I understand the concepts. I'm talking about application.
For example from the Wikipedia entry for biogenesis...
Human attempts to create life
Charles Darwin in a letter to J.D. Hooker of February 1st 1871, made the suggestion that life may have begun in a "warm little pond, with all sorts of ammonia and phosphoric salts, lights, heat, electricity, etc. present, that a protein compound was chemically formed ready to undergo still more complex changes, at the present day such matter would be instantly devoured or absorbed, which would not have been the case before living creatures were formed." Thus, it is the presence of life itself which prevents "spontaneous generation" from occurring on Earth today.

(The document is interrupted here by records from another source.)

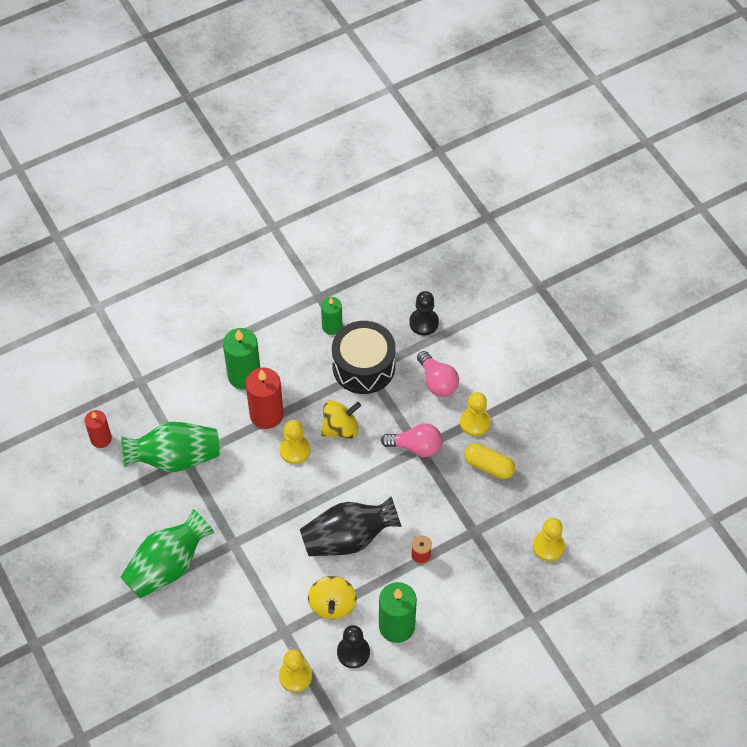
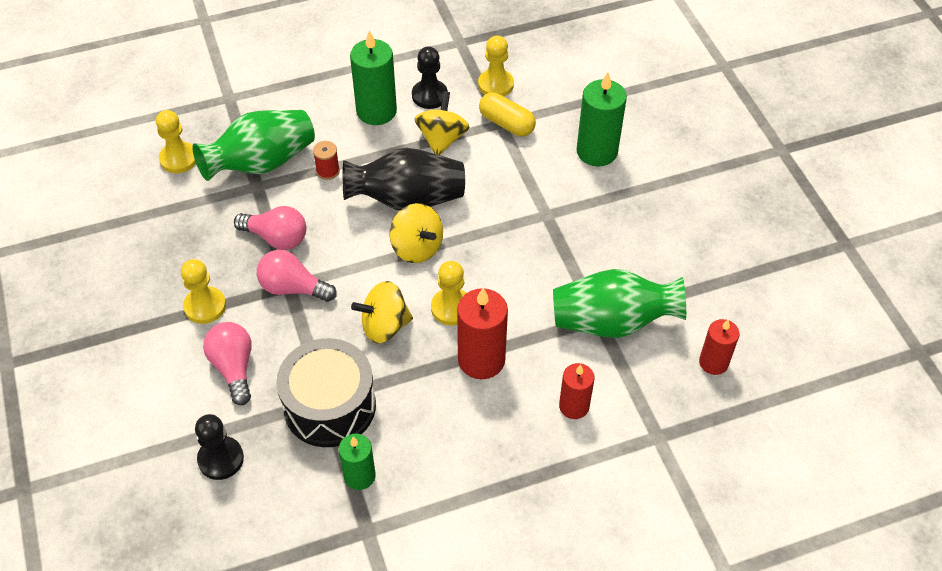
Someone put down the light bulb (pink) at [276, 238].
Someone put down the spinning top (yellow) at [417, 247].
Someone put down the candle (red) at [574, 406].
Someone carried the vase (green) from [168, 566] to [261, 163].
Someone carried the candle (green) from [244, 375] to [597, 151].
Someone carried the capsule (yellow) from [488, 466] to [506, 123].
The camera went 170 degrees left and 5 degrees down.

A number of efforts have been made to bring life from non-life, but there has been little success. J. B. Burke attempted to produce small living cells from inorganic matter by means of radium were unsuccessful; the radiobes produced were merely bursting gas bubbles of microscopic size. Pflüger produced cyanic acid, which he compared to half-living molecules, but it was merely a dead chemical compound. The Russian Scientist Alexander I Oparin suggested that we need to understand that the conditions on Earth at the time of the origin of life must have been very different from how they are today. The Miller-Urey experiment confirmed Oparin's hypothesis by producing some of the organic components of life, from an atmosphere of methane, ammonia and water vapour. The most basic amino acids were formed in Miller's test tube but the atmosphere required to make them killed them soon after.
In 2002, scientists succeeded in constructing an artificial and "functioning" (able to infect and kill mice) Polio virus. Other viruses have since been synthesized. These experiments do not qualify as true examples of abiogenesis, since viruses do not meet the standard biological criteria for life. Primarily, they do not respond to stimuli, they are ataxic, they lack the ability or the mechanics to grow or reproduce on their own, and they do not possess cells.
Still, proponents of the idea of abiogenesis cite these results in support of their position, stating that both "non-living" viruses and "living" bacteria are solely "molecular machines" of different complexity. Many of them expect scientists to be able to synthesize the latter when the necessary technology has advanced to a sufficient level, thus proving the possibility of abiogenesis. Additionally, some point to lesser-known and controversial experiments such as those performed by Andrew Crosse as examples of abiogenesis.
Critics of abiogenesis point out that, thus far, life has not been observed to be created without outside intelligence forcing environmental conditions necessary for life, so that abiogenesis seems unlikely to have occurred.
Well a skeptic could note that life didn't occur. However if someone used a computer model to simulate that experiment for a few billion or trillion years across billions of possible instances, and it came up with someone that they would consider to be primitive life, even if they don't meet the definition, I'd still be interested in reading or seeing the results.